## [Passage]
2. Another woman who has posthumously loomed large online is Gabby Petito, aspiring influencer who was murdered by her partner Brian Laundrie last summer. Up front, I will say this: I don’t love true crime, or at least the true crime writing that sensationalizes rather than explores deeper systemic issues that underpin the violence. Kathleen Hale’s “Gabby Petito’s Life With—And Death By—Brian Laundrie”for Vanity Fair too often editorializes, with musings such as, “At times, Brian might have felt uncertain about whether he was Gabby’s boyfriend or her photographer” and “It was easy to picture Brian crouched over her, wondering, as he often did, ‘Did I do something wrong?’” These imposed thoughts on Gabby’s murderer, who is also now dead, give me the ick that most true crime writing does, so why am I suggesting you read this article? You should read this article because when Hale steps out of the way, she tells the reader Gabby and Brian’s story the way they presented it themselves.

## [Direction 1]
Render everything in the records from the first line down to the line containing "genus: Tillandsia" as a Markdown table with the columns Row and Line, leaving out blank lines.

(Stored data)
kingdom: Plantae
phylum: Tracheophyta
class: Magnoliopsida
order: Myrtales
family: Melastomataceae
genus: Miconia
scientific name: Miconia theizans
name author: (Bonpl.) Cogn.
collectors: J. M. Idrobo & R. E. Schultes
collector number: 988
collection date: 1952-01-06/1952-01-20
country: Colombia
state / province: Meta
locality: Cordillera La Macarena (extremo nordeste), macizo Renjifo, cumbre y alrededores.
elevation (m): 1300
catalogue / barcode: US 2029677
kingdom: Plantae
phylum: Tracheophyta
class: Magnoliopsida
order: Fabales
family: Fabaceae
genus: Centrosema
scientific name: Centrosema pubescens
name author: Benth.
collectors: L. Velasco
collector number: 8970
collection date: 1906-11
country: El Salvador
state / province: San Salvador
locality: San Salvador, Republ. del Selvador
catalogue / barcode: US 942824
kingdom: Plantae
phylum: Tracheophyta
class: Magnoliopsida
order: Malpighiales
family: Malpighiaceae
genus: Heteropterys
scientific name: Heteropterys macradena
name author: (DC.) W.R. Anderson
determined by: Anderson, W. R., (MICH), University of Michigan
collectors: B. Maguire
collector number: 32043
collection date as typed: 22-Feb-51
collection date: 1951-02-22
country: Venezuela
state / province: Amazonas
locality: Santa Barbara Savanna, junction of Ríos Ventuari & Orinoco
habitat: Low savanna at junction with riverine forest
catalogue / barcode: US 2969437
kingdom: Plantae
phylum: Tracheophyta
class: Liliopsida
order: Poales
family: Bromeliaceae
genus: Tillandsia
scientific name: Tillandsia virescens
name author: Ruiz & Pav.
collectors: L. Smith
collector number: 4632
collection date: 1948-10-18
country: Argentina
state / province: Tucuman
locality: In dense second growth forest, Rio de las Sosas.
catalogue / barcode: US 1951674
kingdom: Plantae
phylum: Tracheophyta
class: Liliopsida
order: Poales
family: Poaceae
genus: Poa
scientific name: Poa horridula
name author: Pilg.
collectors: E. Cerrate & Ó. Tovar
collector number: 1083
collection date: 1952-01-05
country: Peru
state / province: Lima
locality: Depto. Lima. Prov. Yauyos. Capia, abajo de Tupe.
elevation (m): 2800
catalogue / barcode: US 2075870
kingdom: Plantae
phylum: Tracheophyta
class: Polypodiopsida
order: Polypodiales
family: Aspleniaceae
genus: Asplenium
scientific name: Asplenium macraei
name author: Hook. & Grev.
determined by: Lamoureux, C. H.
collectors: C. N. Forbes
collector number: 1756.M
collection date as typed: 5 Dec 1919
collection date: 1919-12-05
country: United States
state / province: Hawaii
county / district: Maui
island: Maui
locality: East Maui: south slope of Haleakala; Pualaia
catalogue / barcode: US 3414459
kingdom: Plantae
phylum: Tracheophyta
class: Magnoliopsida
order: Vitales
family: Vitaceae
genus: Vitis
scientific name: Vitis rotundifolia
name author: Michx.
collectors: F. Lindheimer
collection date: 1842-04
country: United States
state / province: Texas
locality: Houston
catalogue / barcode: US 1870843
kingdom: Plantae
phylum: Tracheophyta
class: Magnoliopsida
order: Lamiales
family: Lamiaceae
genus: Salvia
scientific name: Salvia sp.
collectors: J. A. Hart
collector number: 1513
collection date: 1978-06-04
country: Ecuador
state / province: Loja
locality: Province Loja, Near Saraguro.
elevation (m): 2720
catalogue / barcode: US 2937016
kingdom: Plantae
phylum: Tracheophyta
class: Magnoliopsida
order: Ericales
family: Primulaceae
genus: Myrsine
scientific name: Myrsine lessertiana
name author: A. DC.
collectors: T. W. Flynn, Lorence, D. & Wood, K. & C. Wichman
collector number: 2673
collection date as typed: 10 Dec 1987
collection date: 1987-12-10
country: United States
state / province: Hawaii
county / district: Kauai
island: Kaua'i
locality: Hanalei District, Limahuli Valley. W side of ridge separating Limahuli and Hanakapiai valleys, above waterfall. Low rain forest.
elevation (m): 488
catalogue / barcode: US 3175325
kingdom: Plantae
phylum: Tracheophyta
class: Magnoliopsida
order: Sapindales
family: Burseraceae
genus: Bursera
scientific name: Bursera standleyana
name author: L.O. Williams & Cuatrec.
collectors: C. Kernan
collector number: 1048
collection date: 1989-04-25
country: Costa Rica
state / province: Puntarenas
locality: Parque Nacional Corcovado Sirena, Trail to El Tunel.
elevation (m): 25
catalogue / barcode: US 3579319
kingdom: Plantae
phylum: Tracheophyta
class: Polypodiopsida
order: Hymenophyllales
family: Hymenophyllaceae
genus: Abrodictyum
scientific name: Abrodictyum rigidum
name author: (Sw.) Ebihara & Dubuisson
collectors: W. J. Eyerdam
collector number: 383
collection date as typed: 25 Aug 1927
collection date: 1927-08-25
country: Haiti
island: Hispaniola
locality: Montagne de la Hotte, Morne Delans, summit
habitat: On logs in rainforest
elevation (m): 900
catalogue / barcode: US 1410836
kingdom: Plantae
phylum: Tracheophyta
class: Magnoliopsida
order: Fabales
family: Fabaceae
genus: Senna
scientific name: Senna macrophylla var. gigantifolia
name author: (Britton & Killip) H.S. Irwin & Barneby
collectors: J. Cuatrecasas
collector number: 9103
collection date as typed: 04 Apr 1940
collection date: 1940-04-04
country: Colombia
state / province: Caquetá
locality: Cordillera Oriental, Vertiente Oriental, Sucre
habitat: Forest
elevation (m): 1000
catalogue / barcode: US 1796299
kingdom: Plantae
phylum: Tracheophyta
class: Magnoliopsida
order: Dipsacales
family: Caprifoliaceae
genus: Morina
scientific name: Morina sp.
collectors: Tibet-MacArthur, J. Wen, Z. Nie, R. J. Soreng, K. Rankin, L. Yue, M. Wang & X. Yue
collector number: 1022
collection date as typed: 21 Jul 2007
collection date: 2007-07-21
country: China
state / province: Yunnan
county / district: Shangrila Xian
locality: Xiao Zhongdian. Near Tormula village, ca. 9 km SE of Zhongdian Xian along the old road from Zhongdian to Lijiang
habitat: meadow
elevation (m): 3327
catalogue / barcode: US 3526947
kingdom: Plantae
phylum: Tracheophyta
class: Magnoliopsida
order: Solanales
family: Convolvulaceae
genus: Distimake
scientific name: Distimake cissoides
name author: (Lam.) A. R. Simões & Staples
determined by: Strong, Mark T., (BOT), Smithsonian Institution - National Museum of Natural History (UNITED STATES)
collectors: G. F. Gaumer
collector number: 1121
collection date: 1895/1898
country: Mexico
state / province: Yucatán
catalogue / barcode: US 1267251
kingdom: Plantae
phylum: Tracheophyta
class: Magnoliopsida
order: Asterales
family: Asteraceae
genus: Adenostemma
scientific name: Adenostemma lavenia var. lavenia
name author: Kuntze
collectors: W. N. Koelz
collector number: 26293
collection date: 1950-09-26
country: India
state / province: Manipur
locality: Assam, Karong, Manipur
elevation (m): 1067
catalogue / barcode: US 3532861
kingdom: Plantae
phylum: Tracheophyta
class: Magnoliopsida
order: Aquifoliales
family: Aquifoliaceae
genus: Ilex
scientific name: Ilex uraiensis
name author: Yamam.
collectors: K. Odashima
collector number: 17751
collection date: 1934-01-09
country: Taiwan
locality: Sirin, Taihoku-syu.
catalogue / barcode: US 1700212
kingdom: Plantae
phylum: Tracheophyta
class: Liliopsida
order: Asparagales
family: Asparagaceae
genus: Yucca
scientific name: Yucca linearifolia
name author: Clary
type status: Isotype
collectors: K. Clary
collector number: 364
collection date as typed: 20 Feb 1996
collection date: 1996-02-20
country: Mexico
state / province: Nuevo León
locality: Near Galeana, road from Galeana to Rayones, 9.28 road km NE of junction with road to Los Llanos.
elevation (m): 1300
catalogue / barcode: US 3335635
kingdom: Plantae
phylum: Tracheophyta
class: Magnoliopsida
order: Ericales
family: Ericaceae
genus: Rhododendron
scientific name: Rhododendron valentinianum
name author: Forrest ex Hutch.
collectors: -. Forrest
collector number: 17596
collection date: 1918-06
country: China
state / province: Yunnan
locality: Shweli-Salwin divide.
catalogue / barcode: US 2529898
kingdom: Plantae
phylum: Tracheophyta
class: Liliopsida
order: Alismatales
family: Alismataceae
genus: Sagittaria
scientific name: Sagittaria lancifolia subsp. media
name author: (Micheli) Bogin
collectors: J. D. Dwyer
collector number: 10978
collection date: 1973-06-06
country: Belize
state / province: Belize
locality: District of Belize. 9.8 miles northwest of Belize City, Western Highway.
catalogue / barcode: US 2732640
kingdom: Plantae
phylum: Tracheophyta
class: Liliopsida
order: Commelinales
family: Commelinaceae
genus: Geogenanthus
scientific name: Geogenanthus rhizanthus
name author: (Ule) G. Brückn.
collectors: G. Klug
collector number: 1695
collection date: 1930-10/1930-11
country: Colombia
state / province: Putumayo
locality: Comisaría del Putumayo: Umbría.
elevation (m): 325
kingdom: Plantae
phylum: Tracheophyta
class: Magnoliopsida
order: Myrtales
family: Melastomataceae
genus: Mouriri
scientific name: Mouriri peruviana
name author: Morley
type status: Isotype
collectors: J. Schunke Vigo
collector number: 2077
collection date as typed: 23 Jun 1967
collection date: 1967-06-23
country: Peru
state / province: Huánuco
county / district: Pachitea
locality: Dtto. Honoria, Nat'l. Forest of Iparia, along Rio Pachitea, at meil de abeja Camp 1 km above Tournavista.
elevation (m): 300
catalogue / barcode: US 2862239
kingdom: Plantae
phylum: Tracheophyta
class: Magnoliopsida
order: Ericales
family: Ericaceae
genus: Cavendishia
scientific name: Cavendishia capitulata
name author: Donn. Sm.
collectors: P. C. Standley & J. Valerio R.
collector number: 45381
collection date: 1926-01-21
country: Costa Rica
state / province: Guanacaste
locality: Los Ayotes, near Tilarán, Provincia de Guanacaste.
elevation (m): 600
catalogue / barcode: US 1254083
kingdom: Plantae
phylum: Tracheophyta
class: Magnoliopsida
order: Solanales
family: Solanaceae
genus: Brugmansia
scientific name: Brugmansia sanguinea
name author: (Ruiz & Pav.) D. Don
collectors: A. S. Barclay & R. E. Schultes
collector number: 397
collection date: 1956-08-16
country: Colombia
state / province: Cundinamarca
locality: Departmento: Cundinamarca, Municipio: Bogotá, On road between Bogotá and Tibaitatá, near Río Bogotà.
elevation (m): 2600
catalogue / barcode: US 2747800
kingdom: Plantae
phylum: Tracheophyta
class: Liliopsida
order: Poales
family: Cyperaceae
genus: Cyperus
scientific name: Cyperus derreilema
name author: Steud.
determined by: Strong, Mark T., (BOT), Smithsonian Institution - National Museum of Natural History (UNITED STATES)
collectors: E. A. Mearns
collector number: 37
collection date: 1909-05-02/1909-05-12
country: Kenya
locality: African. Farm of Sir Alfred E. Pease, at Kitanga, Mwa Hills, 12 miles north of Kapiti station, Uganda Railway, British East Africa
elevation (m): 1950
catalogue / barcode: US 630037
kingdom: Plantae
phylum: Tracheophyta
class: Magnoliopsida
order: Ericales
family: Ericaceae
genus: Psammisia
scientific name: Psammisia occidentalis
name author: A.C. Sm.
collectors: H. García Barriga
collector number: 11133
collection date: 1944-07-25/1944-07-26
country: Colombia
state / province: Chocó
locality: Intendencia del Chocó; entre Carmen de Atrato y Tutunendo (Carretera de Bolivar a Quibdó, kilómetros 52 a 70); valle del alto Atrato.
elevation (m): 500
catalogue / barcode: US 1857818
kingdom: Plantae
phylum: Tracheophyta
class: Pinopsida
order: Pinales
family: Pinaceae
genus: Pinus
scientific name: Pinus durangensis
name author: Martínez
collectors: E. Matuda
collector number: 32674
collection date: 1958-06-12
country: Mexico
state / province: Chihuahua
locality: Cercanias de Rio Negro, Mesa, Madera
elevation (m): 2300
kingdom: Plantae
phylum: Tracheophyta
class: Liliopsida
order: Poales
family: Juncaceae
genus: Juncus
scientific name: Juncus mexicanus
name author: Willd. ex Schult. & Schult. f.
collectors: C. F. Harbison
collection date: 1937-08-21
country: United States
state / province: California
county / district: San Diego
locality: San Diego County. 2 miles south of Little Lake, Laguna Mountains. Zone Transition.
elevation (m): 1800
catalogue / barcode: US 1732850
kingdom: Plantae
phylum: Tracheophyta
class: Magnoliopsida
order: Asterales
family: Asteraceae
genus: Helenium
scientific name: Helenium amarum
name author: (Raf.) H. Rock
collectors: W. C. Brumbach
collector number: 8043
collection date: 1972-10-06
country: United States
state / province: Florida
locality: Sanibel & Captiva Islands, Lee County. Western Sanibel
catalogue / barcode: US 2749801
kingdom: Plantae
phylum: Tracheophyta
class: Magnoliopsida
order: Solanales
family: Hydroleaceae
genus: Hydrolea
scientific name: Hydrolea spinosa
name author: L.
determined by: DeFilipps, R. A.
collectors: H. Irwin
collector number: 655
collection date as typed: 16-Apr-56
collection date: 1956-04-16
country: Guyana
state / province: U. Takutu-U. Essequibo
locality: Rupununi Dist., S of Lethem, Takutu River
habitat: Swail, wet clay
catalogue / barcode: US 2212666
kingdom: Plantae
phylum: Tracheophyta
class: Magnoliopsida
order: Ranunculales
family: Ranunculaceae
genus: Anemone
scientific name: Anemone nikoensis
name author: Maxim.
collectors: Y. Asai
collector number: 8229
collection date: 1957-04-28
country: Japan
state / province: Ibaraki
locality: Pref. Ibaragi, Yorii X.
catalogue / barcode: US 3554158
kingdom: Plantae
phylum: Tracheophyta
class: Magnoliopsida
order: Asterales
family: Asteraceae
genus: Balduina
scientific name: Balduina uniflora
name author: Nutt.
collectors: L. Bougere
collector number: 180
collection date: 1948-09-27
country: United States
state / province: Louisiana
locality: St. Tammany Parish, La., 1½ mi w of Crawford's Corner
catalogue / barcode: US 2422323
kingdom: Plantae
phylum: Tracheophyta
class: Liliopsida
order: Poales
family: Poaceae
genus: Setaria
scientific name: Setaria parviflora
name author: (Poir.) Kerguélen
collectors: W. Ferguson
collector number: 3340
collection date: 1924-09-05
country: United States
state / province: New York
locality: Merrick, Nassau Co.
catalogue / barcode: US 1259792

## [Direction 2]
Which people does the passage about Gabby Petito mention by name?

## [Task result 1]
| Row | Line |
|---|---|
| 1 | kingdom: Plantae |
| 2 | phylum: Tracheophyta |
| 3 | class: Magnoliopsida |
| 4 | order: Myrtales |
| 5 | family: Melastomataceae |
| 6 | genus: Miconia |
| 7 | scientific name: Miconia theizans |
| 8 | name author: (Bonpl.) Cogn. |
| 9 | collectors: J. M. Idrobo & R. E. Schultes |
| 10 | collector number: 988 |
| 11 | collection date: 1952-01-06/1952-01-20 |
| 12 | country: Colombia |
| 13 | state / province: Meta |
| 14 | locality: Cordillera La Macarena (extremo nordeste), macizo Renjifo, cumbre y alrededores. |
| 15 | elevation (m): 1300 |
| 16 | catalogue / barcode: US 2029677 |
| 17 | kingdom: Plantae |
| 18 | phylum: Tracheophyta |
| 19 | class: Magnoliopsida |
| 20 | order: Fabales |
| 21 | family: Fabaceae |
| 22 | genus: Centrosema |
| 23 | scientific name: Centrosema pubescens |
| 24 | name author: Benth. |
| 25 | collectors: L. Velasco |
| 26 | collector number: 8970 |
| 27 | collection date: 1906-11 |
| 28 | country: El Salvador |
| 29 | state / province: San Salvador |
| 30 | locality: San Salvador, Republ. del Selvador |
| 31 | catalogue / barcode: US 942824 |
| 32 | kingdom: Plantae |
| 33 | phylum: Tracheophyta |
| 34 | class: Magnoliopsida |
| 35 | order: Malpighiales |
| 36 | family: Malpighiaceae |
| 37 | genus: Heteropterys |
| 38 | scientific name: Heteropterys macradena |
| 39 | name author: (DC.) W.R. Anderson |
| 40 | determined by: Anderson, W. R., (MICH), University of Michigan |
| 41 | collectors: B. Maguire |
| 42 | collector number: 32043 |
| 43 | collection date as typed: 22-Feb-51 |
| 44 | collection date: 1951-02-22 |
| 45 | country: Venezuela |
| 46 | state / province: Amazonas |
| 47 | locality: Santa Barbara Savanna, junction of Ríos Ventuari & Orinoco |
| 48 | habitat: Low savanna at junction with riverine forest |
| 49 | catalogue / barcode: US 2969437 |
| 50 | kingdom: Plantae |
| 51 | phylum: Tracheophyta |
| 52 | class: Liliopsida |
| 53 | order: Poales |
| 54 | family: Bromeliaceae |
| 55 | genus: Tillandsia |

## [Task result 2]
Gabby Petito, Brian Laundrie, Kathleen Hale